Valentova digs deep to win Australian Open girls' opener
At just 15-years-old, Tereza Valentova is already No. 2 seed at this year’s Australian Open Junior Championships.
There were four matches before her outing on court 14 today and restlessness at the wait was compounded when her opponent, the American Ariana Anazagasty-Pursoo, showed up a good 10 minutes late.
Fired up maybe, the two youngsters (Anazagasty-Pursoo is 16) spent the next two hours and eight minutes trading blows from the back of the court. It was heavyweight, thumping stuff, both players finding it hard to hold serve at times but the match was always very even, no player really getting and retaining a lead.
Noise flooded the court early on from an adjacent mixed doubles match but there were just 40 spectators left when the match finally ended just before 8pm. The court, which had been bathed in sunshine at the outset was shrouded in shade and drafts of wind at the end.
Either player could have won. Anazagasty-Pursoo, a New Yorker who has been playing tennis since she was three-years-old, is a fighter and one to watch. There was almost nothing to separate the players who retained their focus and game faces throughout.
Valentova was understandably upbeat afterwards. She missed last week’s tournament in Traralgon with a sore back but looked to be moving uninhibited.
"Australia is my favourite place to visit, it’s a very good place. I have been thinking about the match I lost here last year for a whole year,” she said.
The third match point for Valentova - she finally won 6-4, 4-6, 7-5 - proved decisive.
“On the last point I hit the ball short but the wind took it long and it landed on the line and I won,” she afterwards with some relief.

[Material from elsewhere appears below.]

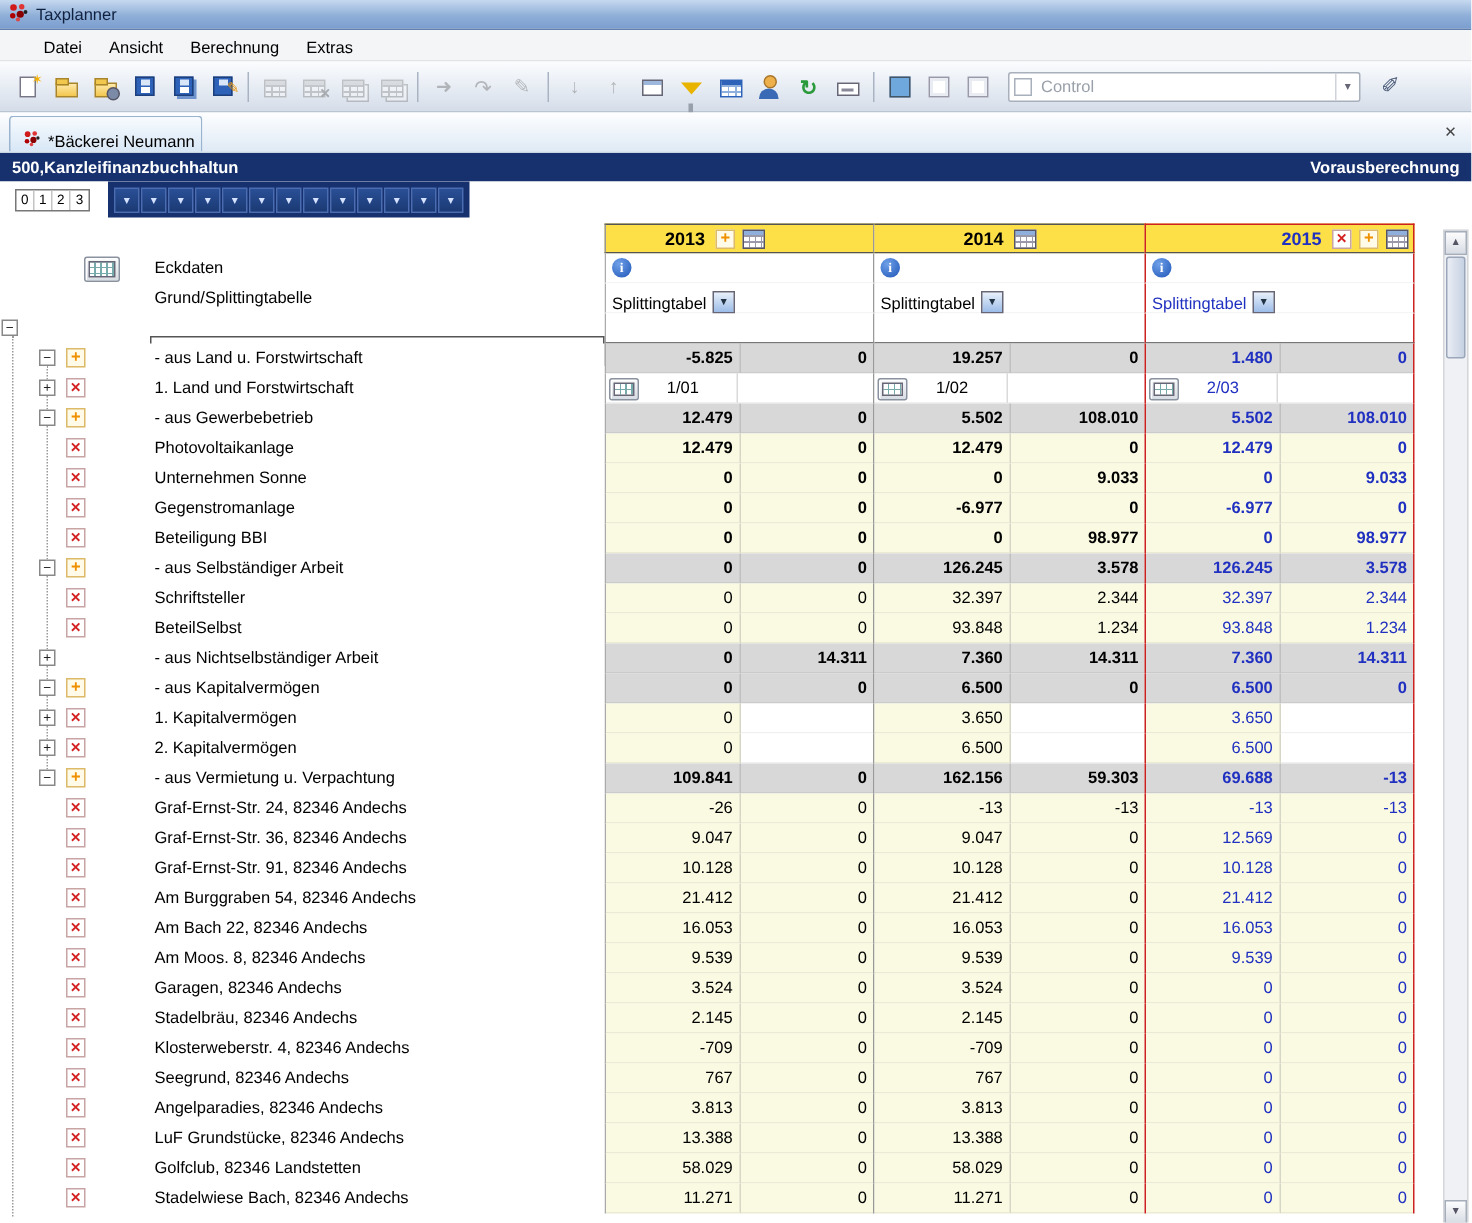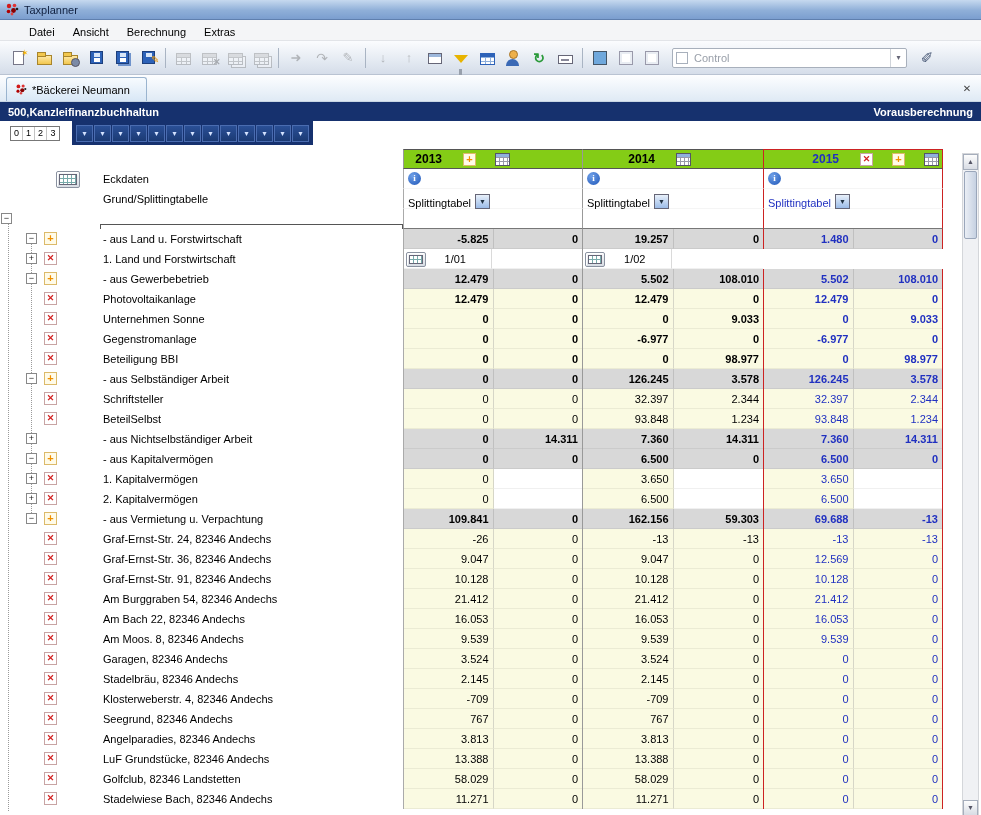"*Bäckerei Neumann" .tab { align-items: center -> flex-end; padding: 0 16px 0 8px -> 0 4px 0 8px }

In an even longer outing at two hours and 27 minutes and an equally late finish, Australia’s Emerson Jones knocked out Brazilian wild card Carolina Xavier Laydner.
The shock of the day came at 4.25pm on court 12 when the No. 3 seed, Britain’s Ella McDonald, tumbled out of the tournament. Despite a flurry of aces before a very healthy crowd, the unforced error count for McDonald was much higher than that of her opponent, Alevtina Ibragimova, who came home easily 6-1 6-2 in little over an hour.
Earlier, on the same court, the eighth seed Nina Vargova from Slovakia was pushed to an unexpected three sets against another Russian, Kristiana Sidorova.
The girls' favourite to win the tournament, Japan’s Sara Saito, plays her first round match against Australia’s Stefani Webb on Sunday.